Salvatore Cerbone

Personal information
- Date of birth: 22 October 2007 (age 18)
- Place of birth: Naples, Italy
- Height: 1.83 m (6 ft 0 in)
- Position: Forward

Team information
- Current team: Hellas Verona
- Number: 35

Youth career
- 2023–2025: Ascoli

Senior career*
- Years: Team / Apps / (Gls)
- 2025–2026: Casarano Calcio / 29 / (3)
- 2026–: Hellas Verona / 3 / (2)

= Salvatore Cerbone =

Italian footballer (born 2007)

Salvatore Cerbone (born 22 October 2007) is an Italian professional footballer who plays as a forward for Hellas Verona, on loan from Casarano Calcio.

== Club career ==

Born in Naples, Cerbone first played football for amateur teams in his hometown before spending six months in Perugia, after which he joined Ascoli's Primavera team.

In June 2026, he signed his first professional contract with Casarano.
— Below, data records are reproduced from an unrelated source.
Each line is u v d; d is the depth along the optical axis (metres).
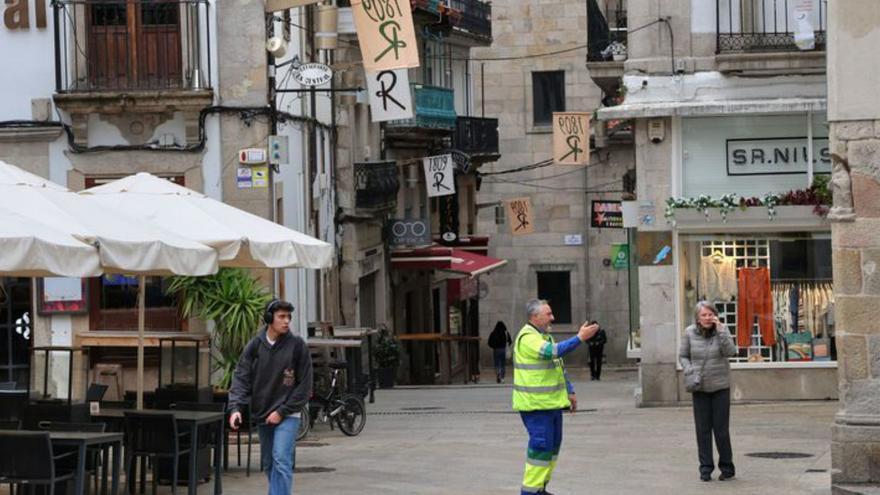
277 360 19.41
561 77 75.00
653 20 36.34
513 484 23.19
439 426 33.94
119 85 34.53
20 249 17.17
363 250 51.94
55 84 34.38
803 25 35.66
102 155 34.34
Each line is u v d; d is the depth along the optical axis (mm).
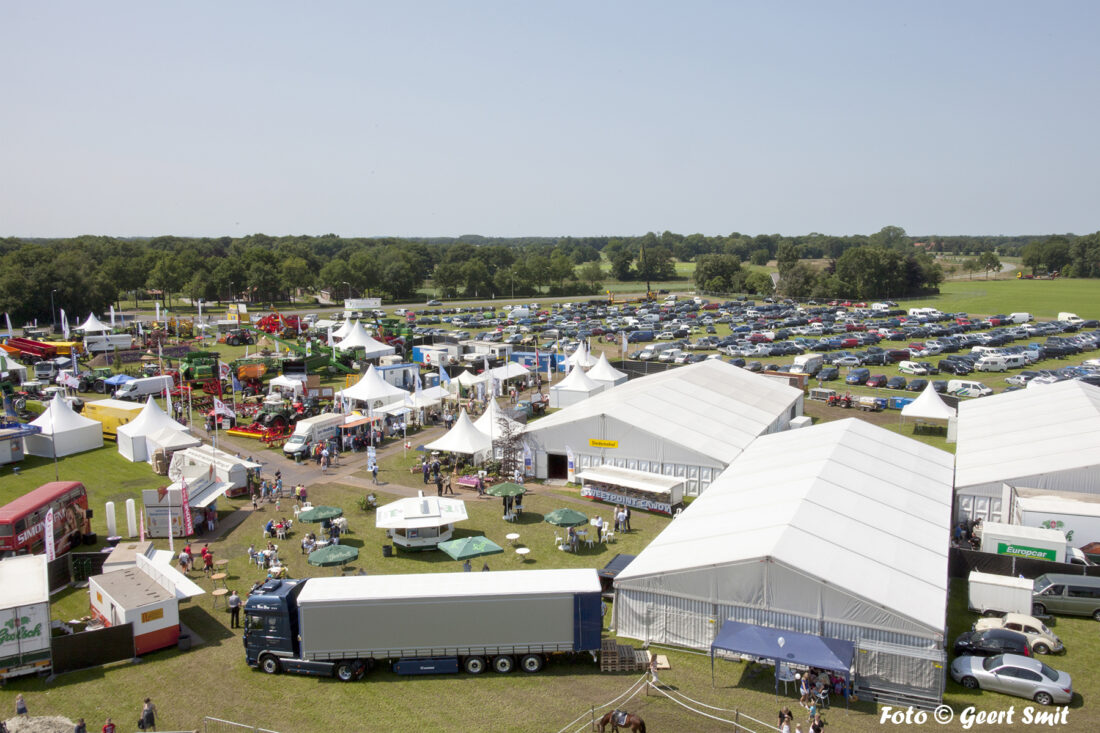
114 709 25391
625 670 27734
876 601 26188
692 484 48969
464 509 41312
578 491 50531
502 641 27156
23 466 55781
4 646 26906
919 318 152000
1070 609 32219
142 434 57562
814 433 49875
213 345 119688
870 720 24219
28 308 147500
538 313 170875
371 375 70688
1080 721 24234
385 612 26891
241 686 26891
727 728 23703
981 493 41469
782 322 149750
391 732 23781
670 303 192875
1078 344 111750
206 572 37219
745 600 28297
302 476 53812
Cerbone made his professional debut with the club in a 1–0 Coppa Serie C win over Altamura on 17 August 2025, before making his league debut the following month, soon showing his attacking prowess with the Apulian club.
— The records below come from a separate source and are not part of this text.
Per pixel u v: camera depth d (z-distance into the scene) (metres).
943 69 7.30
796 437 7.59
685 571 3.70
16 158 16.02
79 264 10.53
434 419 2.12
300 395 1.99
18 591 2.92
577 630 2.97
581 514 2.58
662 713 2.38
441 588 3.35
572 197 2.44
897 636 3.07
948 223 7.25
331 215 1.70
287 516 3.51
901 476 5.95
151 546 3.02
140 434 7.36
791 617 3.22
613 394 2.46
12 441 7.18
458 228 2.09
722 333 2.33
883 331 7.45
By the end of the season, Cerbone had become a central player for the team from Casarano, scoring two goals in the Serie C promotion play-offs.

On the summer 2026, he was transferred to Hellas Verona that had just been relegated from Serie A. Soon making his debut with the second tier club, Cerbone scored his first goals on 6 September 2026, with a brace against Arezzo during a 5–0 home league win.